**Requirements:**
Output every line of the records below as a Markdown table with two columns, "Row" and "Line". Number each row in the first column and omit blank lines.

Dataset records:
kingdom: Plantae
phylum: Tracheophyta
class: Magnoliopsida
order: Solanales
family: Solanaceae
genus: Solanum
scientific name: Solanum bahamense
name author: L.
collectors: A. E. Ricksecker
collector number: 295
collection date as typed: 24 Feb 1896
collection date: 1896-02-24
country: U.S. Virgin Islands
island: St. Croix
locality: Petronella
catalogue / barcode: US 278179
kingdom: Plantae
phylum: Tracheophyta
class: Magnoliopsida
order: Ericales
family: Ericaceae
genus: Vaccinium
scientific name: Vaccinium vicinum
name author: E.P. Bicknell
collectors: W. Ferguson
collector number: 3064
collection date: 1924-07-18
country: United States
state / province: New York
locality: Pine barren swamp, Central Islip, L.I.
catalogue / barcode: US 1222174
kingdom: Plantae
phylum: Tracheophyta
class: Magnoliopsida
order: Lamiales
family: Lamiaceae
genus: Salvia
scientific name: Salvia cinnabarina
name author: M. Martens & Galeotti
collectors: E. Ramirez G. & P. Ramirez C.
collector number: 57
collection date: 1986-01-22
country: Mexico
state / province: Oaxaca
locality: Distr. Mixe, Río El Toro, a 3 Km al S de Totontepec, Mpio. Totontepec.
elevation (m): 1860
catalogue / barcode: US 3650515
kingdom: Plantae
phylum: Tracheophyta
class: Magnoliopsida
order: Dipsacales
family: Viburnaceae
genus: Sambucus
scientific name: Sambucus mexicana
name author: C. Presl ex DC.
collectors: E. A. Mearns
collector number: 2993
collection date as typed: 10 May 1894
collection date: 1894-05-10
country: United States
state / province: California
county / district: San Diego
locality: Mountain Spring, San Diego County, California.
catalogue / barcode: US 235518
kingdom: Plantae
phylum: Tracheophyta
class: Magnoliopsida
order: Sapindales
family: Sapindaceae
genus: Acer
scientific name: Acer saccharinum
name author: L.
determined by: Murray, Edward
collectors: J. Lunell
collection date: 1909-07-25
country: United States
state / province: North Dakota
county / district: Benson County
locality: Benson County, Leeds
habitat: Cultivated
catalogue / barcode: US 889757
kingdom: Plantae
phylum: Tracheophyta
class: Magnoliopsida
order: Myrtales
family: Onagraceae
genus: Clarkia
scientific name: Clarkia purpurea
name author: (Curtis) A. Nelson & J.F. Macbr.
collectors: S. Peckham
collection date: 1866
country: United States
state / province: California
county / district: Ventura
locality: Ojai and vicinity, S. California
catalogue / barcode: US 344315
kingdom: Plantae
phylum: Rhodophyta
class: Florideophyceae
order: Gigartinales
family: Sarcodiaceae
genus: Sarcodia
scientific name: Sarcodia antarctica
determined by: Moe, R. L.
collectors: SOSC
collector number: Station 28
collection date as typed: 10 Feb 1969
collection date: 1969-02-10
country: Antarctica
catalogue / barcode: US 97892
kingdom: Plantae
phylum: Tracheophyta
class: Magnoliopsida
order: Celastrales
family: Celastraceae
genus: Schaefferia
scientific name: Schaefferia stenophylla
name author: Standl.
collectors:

**The completed task:**
| Row | Line |
|---|---|
| 1 | kingdom: Plantae |
| 2 | phylum: Tracheophyta |
| 3 | class: Magnoliopsida |
| 4 | order: Solanales |
| 5 | family: Solanaceae |
| 6 | genus: Solanum |
| 7 | scientific name: Solanum bahamense |
| 8 | name author: L. |
| 9 | collectors: A. E. Ricksecker |
| 10 | collector number: 295 |
| 11 | collection date as typed: 24 Feb 1896 |
| 12 | collection date: 1896-02-24 |
| 13 | country: U.S. Virgin Islands |
| 14 | island: St. Croix |
| 15 | locality: Petronella |
| 16 | catalogue / barcode: US 278179 |
| 17 | kingdom: Plantae |
| 18 | phylum: Tracheophyta |
| 19 | class: Magnoliopsida |
| 20 | order: Ericales |
| 21 | family: Ericaceae |
| 22 | genus: Vaccinium |
| 23 | scientific name: Vaccinium vicinum |
| 24 | name author: E.P. Bicknell |
| 25 | collectors: W. Ferguson |
| 26 | collector number: 3064 |
| 27 | collection date: 1924-07-18 |
| 28 | country: United States |
| 29 | state / province: New York |
| 30 | locality: Pine barren swamp, Central Islip, L.I. |
| 31 | catalogue / barcode: US 1222174 |
| 32 | kingdom: Plantae |
| 33 | phylum: Tracheophyta |
| 34 | class: Magnoliopsida |
| 35 | order: Lamiales |
| 36 | family: Lamiaceae |
| 37 | genus: Salvia |
| 38 | scientific name: Salvia cinnabarina |
| 39 | name author: M. Martens & Galeotti |
| 40 | collectors: E. Ramirez G. & P. Ramirez C. |
| 41 | collector number: 57 |
| 42 | collection date: 1986-01-22 |
| 43 | country: Mexico |
| 44 | state / province: Oaxaca |
| 45 | locality: Distr. Mixe, Río El Toro, a 3 Km al S de Totontepec, Mpio. Totontepec. |
| 46 | elevation (m): 1860 |
| 47 | catalogue / barcode: US 3650515 |
| 48 | kingdom: Plantae |
| 49 | phylum: Tracheophyta |
| 50 | class: Magnoliopsida |
| 51 | order: Dipsacales |
| 52 | family: Viburnaceae |
| 53 | genus: Sambucus |
| 54 | scientific name: Sambucus mexicana |
| 55 | name author: C. Presl ex DC. |
| 56 | collectors: E. A. Mearns |
| 57 | collector number: 2993 |
| 58 | collection date as typed: 10 May 1894 |
| 59 | collection date: 1894-05-10 |
| 60 | country: United States |
| 61 | state / province: California |
| 62 | county / district: San Diego |
| 63 | locality: Mountain Spring, San Diego County, California. |
| 64 | catalogue / barcode: US 235518 |
| 65 | kingdom: Plantae |
| 66 | phylum: Tracheophyta |
| 67 | class: Magnoliopsida |
| 68 | order: Sapindales |
| 69 | family: Sapindaceae |
| 70 | genus: Acer |
| 71 | scientific name: Acer saccharinum |
| 72 | name author: L. |
| 73 | determined by: Murray, Edward |
| 74 | collectors: J. Lunell |
| 75 | collection date: 1909-07-25 |
| 76 | country: United States |
| 77 | state / province: North Dakota |
| 78 | county / district: Benson County |
| 79 | locality: Benson County, Leeds |
| 80 | habitat: Cultivated |
| 81 | catalogue / barcode: US 889757 |
| 82 | kingdom: Plantae |
| 83 | phylum: Tracheophyta |
| 84 | class: Magnoliopsida |
| 85 | order: Myrtales |
| 86 | family: Onagraceae |
| 87 | genus: Clarkia |
| 88 | scientific name: Clarkia purpurea |
| 89 | name author: (Curtis) A. Nelson & J.F. Macbr. |
| 90 | collectors: S. Peckham |
| 91 | collection date: 1866 |
| 92 | country: United States |
| 93 | state / province: California |
| 94 | county / district: Ventura |
| 95 | locality: Ojai and vicinity, S. California |
| 96 | catalogue / barcode: US 344315 |
| 97 | kingdom: Plantae |
| 98 | phylum: Rhodophyta |
| 99 | class: Florideophyceae |
| 100 | order: Gigartinales |
| 101 | family: Sarcodiaceae |
| 102 | genus: Sarcodia |
| 103 | scientific name: Sarcodia antarctica |
| 104 | determined by: Moe, R. L. |
| 105 | collectors: SOSC |
| 106 | collector number: Station 28 |
| 107 | collection date as typed: 10 Feb 1969 |
| 108 | collection date: 1969-02-10 |
| 109 | country: Antarctica |
| 110 | catalogue / barcode: US 97892 |
| 111 | kingdom: Plantae |
| 112 | phylum: Tracheophyta |
| 113 | class: Magnoliopsida |
| 114 | order: Celastrales |
| 115 | family: Celastraceae |
| 116 | genus: Schaefferia |
| 117 | scientific name: Schaefferia stenophylla |
| 118 | name author: Standl. |
| 119 | collectors: |